Cinematical: A lot of people love the original, it seems like a no-brainer. Let's get to the big questions -- how did you get your start and what was your big break?

AFG: After NYU, I moved to L.A. with my specs in hand, hoping to make a big sale and become a screenwriter. As the story often goes, my scripts weren't what people were looking for. Looking back, that's probably because they sucked ass. But I regrouped and gave TV a shot. I wrote TV specs -- which were sample scripts of shows currently on the air. This is what led to me writing on Still Standing for four years. That was the big break -- I learned everything in that room. Sitting 10 hours a day with hilarious writers was invaluable as a comedy writer. It culminated with me rewriting Fanboys only a few months before the show ended -- which brought me back to the screenwriting world. Currently, I'm straddling both. I'm consulting part-time on Aliens in America -- a new CW show -- and writing movies.

Cinematical: And what are the major differences between writing for television and writing for film? Do you have a preference?
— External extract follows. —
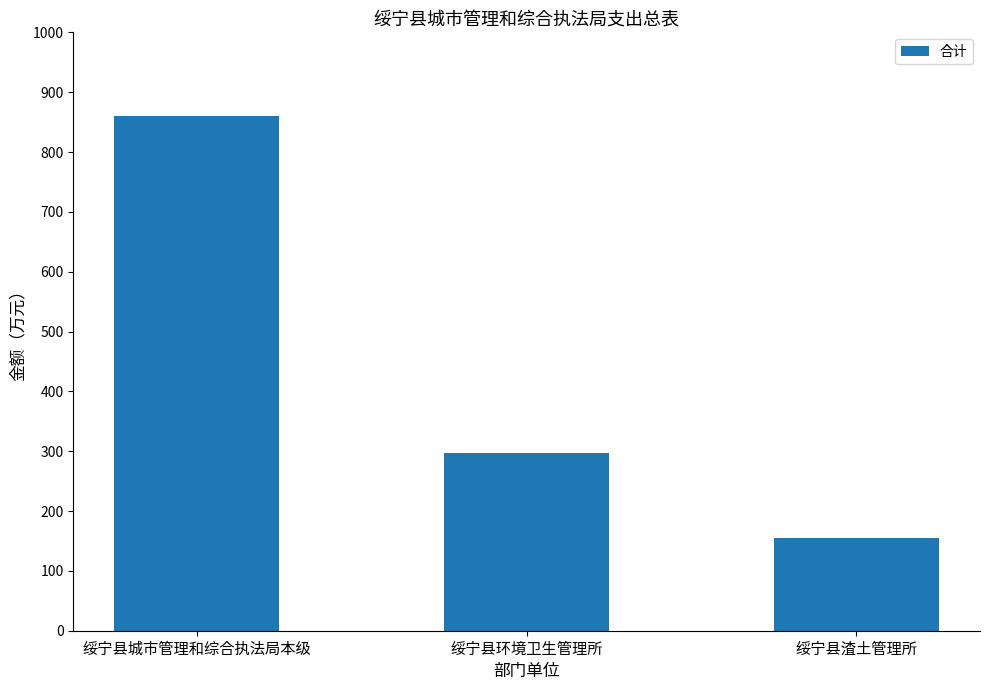

Which category has the highest value across all series?

绥宁县城市管理和综合执法局本级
AFG: They're so different and each has it's pros and cons. In TV comedies, you write by committee. You sit in a room with 8 other comedy writers, thinking of stories and rewriting as a group. You're a worker bee and your only job is to please your boss. In movies, it's just you. No one else. It's all on your shoulders and it's your job to please the execs and get the greenlight. So you have to decide -- do you want to work alone and have more control -- or work as a group and laugh all day? I like both, which is why I'm staying in both worlds. Also -- in TV and film -- you get to sit around and get fat and pale. They have that in common.

Cinematical: Ha! Yeah, I'm on my way! Another big question I got a lot when I premiered this column was "what is your writing process?" Do you write at a set time? Listen to music? Pre-write? Do outlines? Etc?
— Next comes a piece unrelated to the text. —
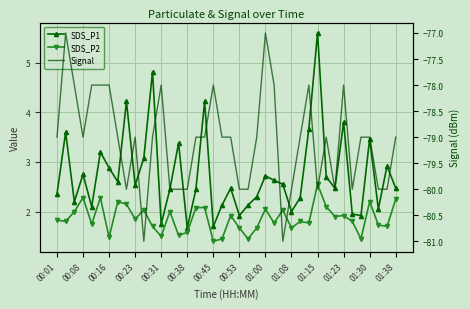

Count the number of data series in this chart.

3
AFG: I always work off of an outline. It's always around 20 to 30 pages, rather detailed so I know what happens in each scene so I can track things beforehand. It's just story and set pieces and character arcs. The jokes are added in as I write. I really suggest writing with an outline. Don't write blind. You need to know where it's going and it's easier to solve things in the outline stage instead of finishing a 110 page draft and saying "S***! My Act Two is a mess!"
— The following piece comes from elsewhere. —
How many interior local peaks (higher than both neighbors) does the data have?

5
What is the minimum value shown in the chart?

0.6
Cinematical: Right, it can be hard to commit to an outline just because you want to get in there and start cranking it out, but it's so much better to have it to refer to. We talked Mamet, but what are your three favorite screenplays of all time?

AFG: Wow. Empire Strikes Back is the best sci-fi movie of all time and also my favorite movie, so that has to be number one. I think my number two is Say Anything. The high school genre is another favorite, and this is the best high school screenplay written in my opinion. Giving you different genres here. My last is Young Frankenstein. Any early Mel Brooks works for me. But I remember seeing those as a kid and thinking YF was inconceivably funny. That's my favorite comedy screenplay ever. I hope one day I can even come close.

Cinematical: You are the very first interview for a column for aspiring screenwriters -- can you give them one major piece of advice to take away? No pressure.

AFG: Two big pieces of advice. 1) Don't get hung up on one project too long. I've done it myself. I've thrown months and months into a script I knew wasn't working. I always find taking a break from a script that isn't gelling and coming back to it later -- suddenly, you have clarity and can figure out how to fix the problems. 2) Write in your voice. Write what you know and what appeals to you. This is where you'll have the most success. My agent once called me and told me that studios were looking for Jackie Chan movies. He also said they were looking for the "new" Kindergarten Cop. So he said -- "Why not do both?" Now, who knows? Maybe I would've sold it for millions. But you should never write to what the town wants. Don't write a thriller just because you hear thrillers are an easy sell. Only write a script that you know you can knock out of the park. I wrote Fanboys because I'm a giant Star Wars Fan. I wrote Revenge of the Nerds because, well, I am one. They say "write what you know" and there's a real truth to that!